Musim film tahun ini baru saja kedatangan permata baru dari Slovakia, yaitu “Lover, Not a Fighter,” karya sutradara sekaligus penulis naskah Martina Buchelová. Dalam film komedi romantis yang khas ini, kita diperkenalkan kepada Andrej, seorang 20 tahun yang hidupnya terasa terjebak di antara masa remaja dan kedewasaan yang penuh ketidakpastian. Dengan gaya bercerita yang unik dan elemen komedi yang segar, Buchelová membawa penonton menyelami dunia Gen Z yang penuh kecemasan, tanpa menghakimi perjalanan hidup para karakternya.

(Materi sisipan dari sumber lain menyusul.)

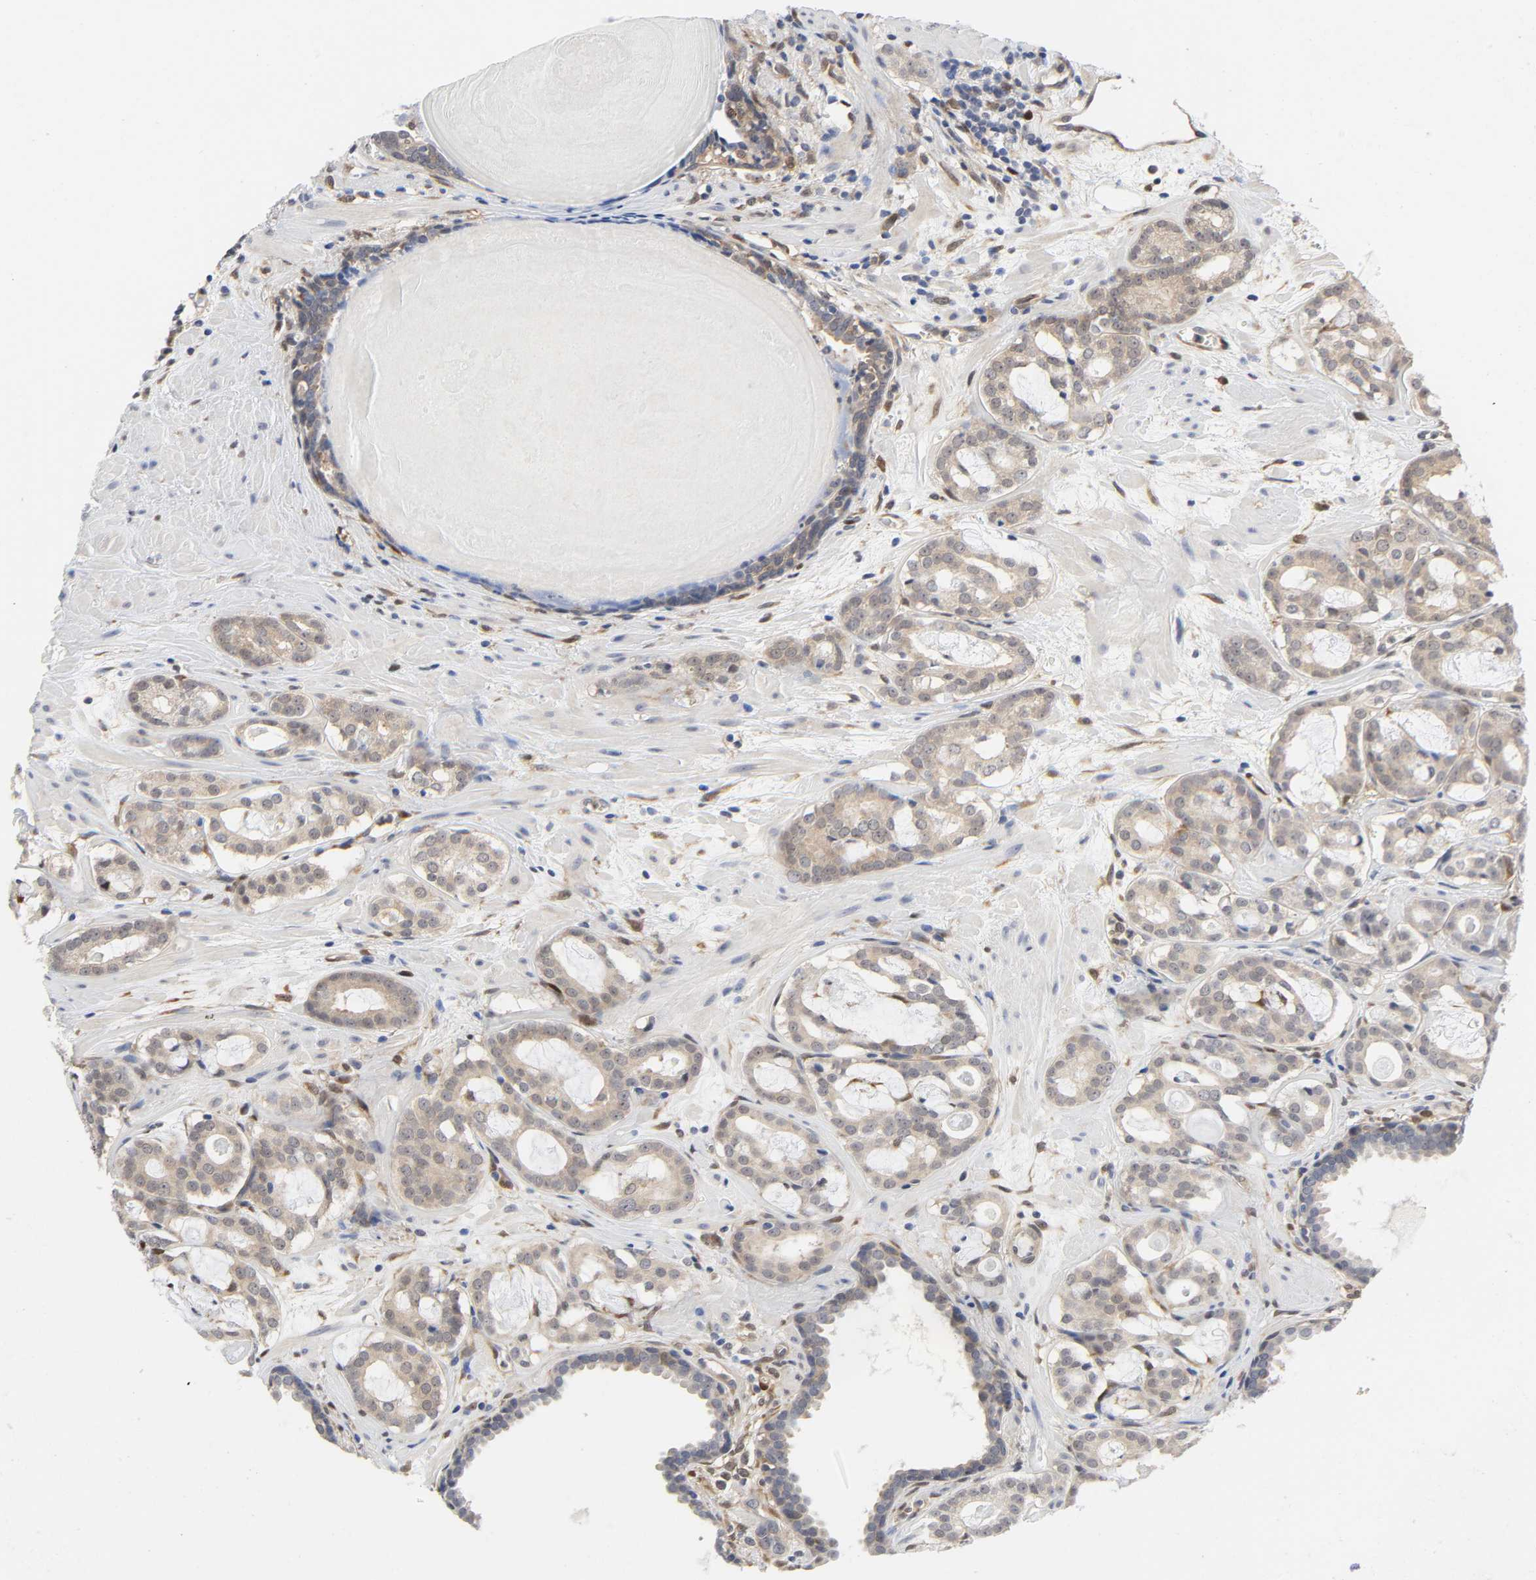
{"staining": {"intensity": "weak", "quantity": ">75%", "location": "cytoplasmic/membranous"}, "tissue": "prostate cancer", "cell_type": "Tumor cells", "image_type": "cancer", "snomed": [{"axis": "morphology", "description": "Adenocarcinoma, Low grade"}, {"axis": "topography", "description": "Prostate"}], "caption": "DAB immunohistochemical staining of prostate cancer (low-grade adenocarcinoma) demonstrates weak cytoplasmic/membranous protein expression in approximately >75% of tumor cells.", "gene": "PTEN", "patient": {"sex": "male", "age": 57}}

“Lover, Not a Fighter” pertama kali diputar di festival film Karlovy Vary, dan langsung disambut dengan gelak tawa dari penonton lokal. Film ini berhasil mencuri perhatian dalam Proxima competition, yang berfungsi sebagai arena untuk karya yang lebih eksperimental. Meski formatnya tidak konvensional, film ini mengajak penonton untuk merasakan humor khas Eropa Timur yang terkadang aneh, tetapi tetap menyentuh dan lucu.
Film ini memanfaatkan berbagai judul bab dan intertitle yang mungkin terasa panjang, tetapi mekanismenya justru menambah keunikan. Andrej diperkenalkan sebagai pemuda yang tidak lagi nongkrong di halte trem, melainkan duduk di atas pohon bersama neneknya. Nenek ini, diperankan oleh Jaroslava Pokorná, dengan humor dan pragmatisme membantunya menjauh dari kebiasaan buruk, meski Andrej tetap memiliki hobi anehnya yaitu memanjat pohon di tempat umum. Ketidakpuasan dalam hidupnya semakin rumit ketika sepupunya, Pet’o, yang juga terjebak dalam arah hidup yang sama, ikut tinggal di rumah neneknya, memicu sejumlah konflik konyol antara mereka.
Keberadaan Miša, karakter cerdas yang diperankan oleh Michaela Kostková, membawa warna baru bagi kehidupan Andrej. Meski awalnya terlihat tidak mungkin, Miša mampu melihat sisi baik dari karakter santai dan “kacau” Andrej. Namun, saat hubungan mereka mulai terbangun, Andrej dengan canggung merusaknya. Dari sini, film memperlihatkan perjalanan perbaikan romansa yang tak mudah, diselingi dengan karakter lain seperti adik Miša yang naif dan ayahnya yang suka meramalkan kiamat.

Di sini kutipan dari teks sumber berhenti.